I don't like insulated circle-jerk groups that bathe in group-think and march in lock-step.
I don't think Democratic Underground fits that label. But I think it most certainly will if certain people are allowed to scream "troll!" and "flame bait!" every time someone asks a difficult question that challenges the prevailing dogma.
Not that there aren't "trolls" and "flame bait" posters here. But every community has those. I feel like the more we define the scope of our discussion and debate by the threat of "trolls" and the more we gravitate towards lock-step thinking and "orthodoxy" rather than free-thought the more we lose out.
I think questions in my mind and I don't feel afraid to ask them here.
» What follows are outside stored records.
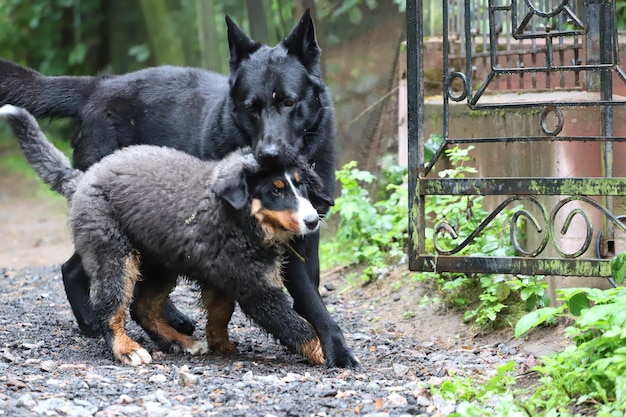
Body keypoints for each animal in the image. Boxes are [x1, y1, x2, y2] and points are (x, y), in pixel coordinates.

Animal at [0, 103, 330, 364]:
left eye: (301, 185)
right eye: (275, 191)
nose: (313, 221)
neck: (239, 217)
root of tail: (82, 179)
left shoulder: (222, 275)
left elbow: (220, 313)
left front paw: (220, 344)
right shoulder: (256, 287)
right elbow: (296, 326)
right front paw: (328, 354)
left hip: (161, 260)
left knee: (143, 307)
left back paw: (180, 342)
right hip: (115, 255)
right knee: (111, 309)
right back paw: (127, 349)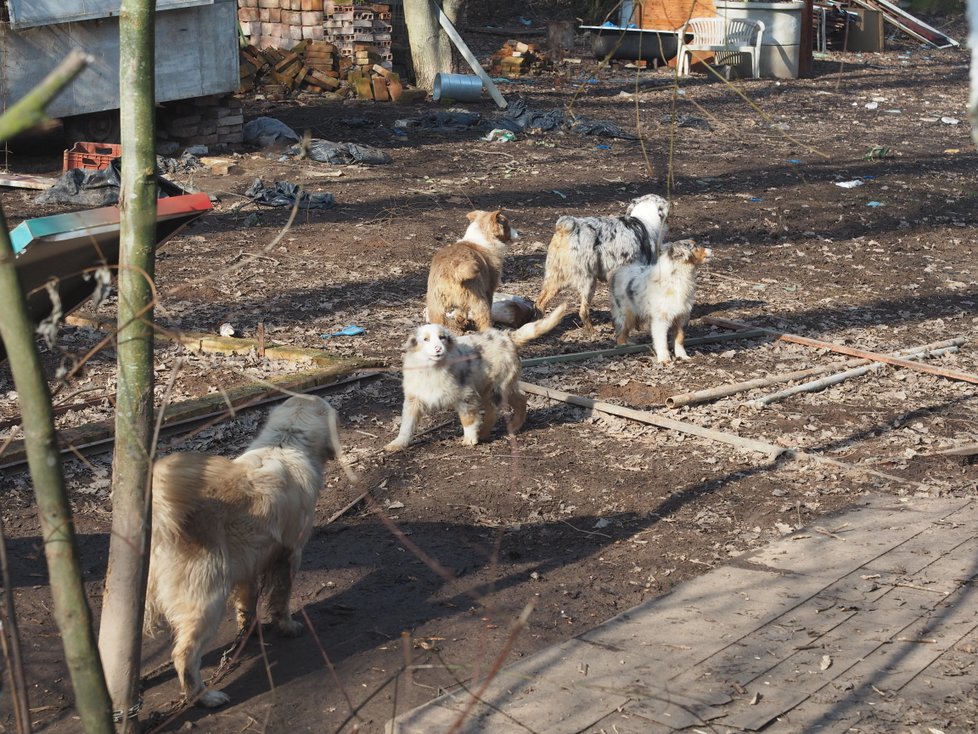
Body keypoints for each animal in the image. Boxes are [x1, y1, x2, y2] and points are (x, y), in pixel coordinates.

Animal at [143, 396, 346, 712]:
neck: (286, 440)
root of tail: (166, 521)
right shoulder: (290, 555)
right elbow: (281, 600)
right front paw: (287, 626)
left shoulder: (250, 565)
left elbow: (247, 604)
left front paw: (248, 631)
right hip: (208, 603)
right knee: (184, 656)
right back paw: (205, 697)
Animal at [382, 302, 564, 452]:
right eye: (425, 340)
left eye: (442, 338)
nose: (438, 348)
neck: (433, 369)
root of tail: (507, 337)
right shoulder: (413, 400)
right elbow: (406, 425)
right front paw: (397, 444)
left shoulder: (465, 395)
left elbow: (468, 419)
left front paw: (469, 439)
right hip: (494, 386)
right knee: (518, 398)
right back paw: (507, 426)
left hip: (496, 387)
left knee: (498, 410)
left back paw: (489, 431)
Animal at [528, 196, 668, 334]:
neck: (645, 219)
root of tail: (567, 226)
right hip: (589, 282)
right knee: (583, 312)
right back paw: (592, 332)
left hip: (555, 279)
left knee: (539, 303)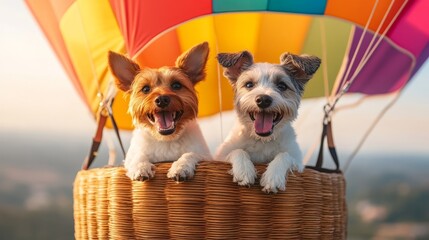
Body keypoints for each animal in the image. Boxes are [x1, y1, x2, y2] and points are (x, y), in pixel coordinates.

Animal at [108, 42, 211, 181]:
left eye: (176, 85)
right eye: (145, 89)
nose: (162, 99)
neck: (166, 140)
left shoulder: (204, 155)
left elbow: (190, 154)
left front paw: (181, 167)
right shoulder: (133, 156)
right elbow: (138, 157)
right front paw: (141, 168)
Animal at [216, 50, 320, 193]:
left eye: (282, 85)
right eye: (249, 84)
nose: (263, 99)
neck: (262, 141)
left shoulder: (297, 162)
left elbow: (284, 155)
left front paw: (273, 177)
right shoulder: (220, 156)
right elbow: (238, 151)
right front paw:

I've had my mind changed many times as well. My concerns about the presentation of information in SICKO? Remember that thread? YOU, the community, totally turned me around on that one. Lots of good points were made by reasonable people, even though I had to sift through all the asshole dick head comments to get to people willing to have a discussion.
It's a shame that I had to weed through all that shit just to get to civil debate. But I also understand that many times this community kind of feels "under siege." Hell the whole country and the fabric of our democracy seems under siege. I get that can make people tend to become a little insular.
But that doesn't change the fact that I believe DU will become a waste of space unless its members find a way to work past heir hyper-obsessiveness with who is a "troll" and who isn't and continue to be willing to engage people who claim to have honest questions with honest, sophisticated, mature, intelligent discourse.
I ask the questions I have. No more, no less.